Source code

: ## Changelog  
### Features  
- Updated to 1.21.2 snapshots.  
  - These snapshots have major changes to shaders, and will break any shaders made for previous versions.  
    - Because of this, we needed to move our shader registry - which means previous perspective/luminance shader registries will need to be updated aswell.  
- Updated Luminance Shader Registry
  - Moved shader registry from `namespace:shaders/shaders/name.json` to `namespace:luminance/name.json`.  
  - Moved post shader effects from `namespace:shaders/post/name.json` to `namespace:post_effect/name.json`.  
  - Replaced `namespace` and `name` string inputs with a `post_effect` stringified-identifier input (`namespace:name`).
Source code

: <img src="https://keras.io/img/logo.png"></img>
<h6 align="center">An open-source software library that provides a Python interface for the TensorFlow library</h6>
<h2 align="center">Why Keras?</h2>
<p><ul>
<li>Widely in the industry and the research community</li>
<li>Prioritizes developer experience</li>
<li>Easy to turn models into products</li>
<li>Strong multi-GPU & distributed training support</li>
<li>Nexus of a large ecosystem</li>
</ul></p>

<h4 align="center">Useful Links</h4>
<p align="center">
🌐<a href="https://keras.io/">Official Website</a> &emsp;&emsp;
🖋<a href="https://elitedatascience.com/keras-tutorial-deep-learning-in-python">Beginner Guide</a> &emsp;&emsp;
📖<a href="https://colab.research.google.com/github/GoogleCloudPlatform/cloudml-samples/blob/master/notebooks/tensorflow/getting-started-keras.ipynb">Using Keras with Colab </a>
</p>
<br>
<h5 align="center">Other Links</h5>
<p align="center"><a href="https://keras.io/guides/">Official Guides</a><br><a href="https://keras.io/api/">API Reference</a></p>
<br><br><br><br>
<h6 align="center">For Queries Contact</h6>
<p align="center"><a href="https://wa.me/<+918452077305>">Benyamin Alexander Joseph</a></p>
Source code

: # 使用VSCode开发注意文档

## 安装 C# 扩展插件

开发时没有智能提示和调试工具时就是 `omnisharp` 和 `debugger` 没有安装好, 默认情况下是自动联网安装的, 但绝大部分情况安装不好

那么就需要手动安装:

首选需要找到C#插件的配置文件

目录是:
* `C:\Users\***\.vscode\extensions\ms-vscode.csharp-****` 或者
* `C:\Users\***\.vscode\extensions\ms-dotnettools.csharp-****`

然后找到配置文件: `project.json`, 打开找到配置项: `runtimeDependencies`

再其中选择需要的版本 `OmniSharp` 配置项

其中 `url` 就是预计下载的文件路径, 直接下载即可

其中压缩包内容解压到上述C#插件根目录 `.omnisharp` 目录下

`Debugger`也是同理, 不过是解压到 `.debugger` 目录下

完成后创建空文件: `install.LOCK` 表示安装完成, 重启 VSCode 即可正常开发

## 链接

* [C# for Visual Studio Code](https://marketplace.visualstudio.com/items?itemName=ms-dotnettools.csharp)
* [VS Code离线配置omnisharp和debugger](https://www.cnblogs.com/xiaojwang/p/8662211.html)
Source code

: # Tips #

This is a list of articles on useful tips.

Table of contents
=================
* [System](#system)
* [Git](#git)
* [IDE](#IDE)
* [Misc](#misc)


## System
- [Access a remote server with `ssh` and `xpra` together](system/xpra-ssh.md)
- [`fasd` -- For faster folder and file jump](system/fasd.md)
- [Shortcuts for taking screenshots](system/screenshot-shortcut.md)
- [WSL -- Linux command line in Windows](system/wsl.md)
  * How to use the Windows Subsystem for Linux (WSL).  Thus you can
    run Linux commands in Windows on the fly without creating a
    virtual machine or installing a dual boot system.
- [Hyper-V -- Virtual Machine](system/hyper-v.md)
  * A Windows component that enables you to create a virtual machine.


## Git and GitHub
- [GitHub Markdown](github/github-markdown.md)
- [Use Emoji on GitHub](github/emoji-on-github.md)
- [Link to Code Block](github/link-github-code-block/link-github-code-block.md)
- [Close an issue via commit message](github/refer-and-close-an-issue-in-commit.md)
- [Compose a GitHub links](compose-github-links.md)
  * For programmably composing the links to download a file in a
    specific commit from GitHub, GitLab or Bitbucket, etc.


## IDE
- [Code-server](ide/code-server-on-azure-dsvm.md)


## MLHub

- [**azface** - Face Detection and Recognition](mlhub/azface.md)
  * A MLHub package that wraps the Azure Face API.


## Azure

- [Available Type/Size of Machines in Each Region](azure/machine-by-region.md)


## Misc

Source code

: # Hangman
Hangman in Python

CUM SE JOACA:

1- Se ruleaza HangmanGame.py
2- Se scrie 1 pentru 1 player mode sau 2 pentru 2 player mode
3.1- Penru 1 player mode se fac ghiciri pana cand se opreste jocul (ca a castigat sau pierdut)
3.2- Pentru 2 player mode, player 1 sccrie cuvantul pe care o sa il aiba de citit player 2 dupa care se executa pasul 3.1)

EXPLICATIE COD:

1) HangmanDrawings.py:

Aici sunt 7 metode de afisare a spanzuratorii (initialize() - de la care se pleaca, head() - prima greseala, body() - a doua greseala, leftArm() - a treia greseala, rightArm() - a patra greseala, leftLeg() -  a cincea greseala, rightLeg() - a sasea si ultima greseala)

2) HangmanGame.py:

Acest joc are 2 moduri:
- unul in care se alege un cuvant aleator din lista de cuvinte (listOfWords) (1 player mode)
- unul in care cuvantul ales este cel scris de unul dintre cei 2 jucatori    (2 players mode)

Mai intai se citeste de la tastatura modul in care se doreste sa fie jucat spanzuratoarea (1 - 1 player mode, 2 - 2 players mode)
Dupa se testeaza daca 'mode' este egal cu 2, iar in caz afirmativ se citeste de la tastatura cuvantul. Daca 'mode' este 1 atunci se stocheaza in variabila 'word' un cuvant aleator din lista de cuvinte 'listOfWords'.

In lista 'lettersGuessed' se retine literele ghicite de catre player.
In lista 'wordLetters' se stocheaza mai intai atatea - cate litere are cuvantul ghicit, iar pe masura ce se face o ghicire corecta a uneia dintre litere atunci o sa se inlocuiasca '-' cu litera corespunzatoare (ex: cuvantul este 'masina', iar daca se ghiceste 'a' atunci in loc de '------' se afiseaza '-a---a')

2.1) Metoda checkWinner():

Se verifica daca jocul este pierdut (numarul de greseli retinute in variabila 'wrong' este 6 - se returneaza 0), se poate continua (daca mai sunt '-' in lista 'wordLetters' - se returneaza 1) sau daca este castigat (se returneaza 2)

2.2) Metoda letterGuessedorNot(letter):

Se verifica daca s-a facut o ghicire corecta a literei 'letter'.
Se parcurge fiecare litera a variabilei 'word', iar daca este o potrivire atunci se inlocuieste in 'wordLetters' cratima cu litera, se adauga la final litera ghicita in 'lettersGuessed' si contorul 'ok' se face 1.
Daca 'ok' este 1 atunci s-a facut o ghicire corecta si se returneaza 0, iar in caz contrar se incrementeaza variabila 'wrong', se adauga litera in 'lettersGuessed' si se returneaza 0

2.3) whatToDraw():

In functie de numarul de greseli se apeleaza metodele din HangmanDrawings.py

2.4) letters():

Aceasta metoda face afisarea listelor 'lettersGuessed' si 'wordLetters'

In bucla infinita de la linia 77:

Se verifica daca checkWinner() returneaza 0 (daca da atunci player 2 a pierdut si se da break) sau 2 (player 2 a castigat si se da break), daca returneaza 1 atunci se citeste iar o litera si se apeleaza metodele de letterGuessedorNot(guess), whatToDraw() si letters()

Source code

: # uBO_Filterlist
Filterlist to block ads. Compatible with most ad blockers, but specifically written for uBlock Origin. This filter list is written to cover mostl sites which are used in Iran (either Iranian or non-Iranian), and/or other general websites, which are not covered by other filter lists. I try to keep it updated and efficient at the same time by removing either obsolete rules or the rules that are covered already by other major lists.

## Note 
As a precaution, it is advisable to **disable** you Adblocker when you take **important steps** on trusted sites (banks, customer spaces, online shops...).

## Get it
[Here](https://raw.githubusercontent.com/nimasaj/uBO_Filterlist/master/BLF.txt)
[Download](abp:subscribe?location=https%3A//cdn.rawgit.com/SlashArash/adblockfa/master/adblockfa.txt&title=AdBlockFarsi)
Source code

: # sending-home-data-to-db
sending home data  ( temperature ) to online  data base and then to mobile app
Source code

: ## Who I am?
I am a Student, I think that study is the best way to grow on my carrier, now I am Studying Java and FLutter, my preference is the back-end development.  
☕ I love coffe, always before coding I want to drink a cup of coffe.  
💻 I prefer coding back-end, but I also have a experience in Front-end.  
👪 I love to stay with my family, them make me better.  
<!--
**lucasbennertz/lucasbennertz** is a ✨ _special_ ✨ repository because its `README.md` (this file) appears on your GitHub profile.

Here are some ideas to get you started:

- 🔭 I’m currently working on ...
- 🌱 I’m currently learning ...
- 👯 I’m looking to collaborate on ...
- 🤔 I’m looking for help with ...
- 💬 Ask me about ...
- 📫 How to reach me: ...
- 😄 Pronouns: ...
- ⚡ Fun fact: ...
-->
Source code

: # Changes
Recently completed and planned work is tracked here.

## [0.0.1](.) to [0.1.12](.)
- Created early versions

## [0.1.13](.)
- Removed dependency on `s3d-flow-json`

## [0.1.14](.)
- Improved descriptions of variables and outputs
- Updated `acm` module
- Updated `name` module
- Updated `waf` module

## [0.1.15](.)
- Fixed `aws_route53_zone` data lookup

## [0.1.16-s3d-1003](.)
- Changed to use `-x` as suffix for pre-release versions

******

▶ AIM OF THE EXERCISE:
Copy from the entries only those lines that hold the word "back".

▶ RESPONSE TO THE TASK:
I am a Student, I think that study is the best way to grow on my carrier, now I am Studying Java and FLutter, my preference is the back-end development.  
💻 I prefer coding back-end, but I also have a experience in Front-end.  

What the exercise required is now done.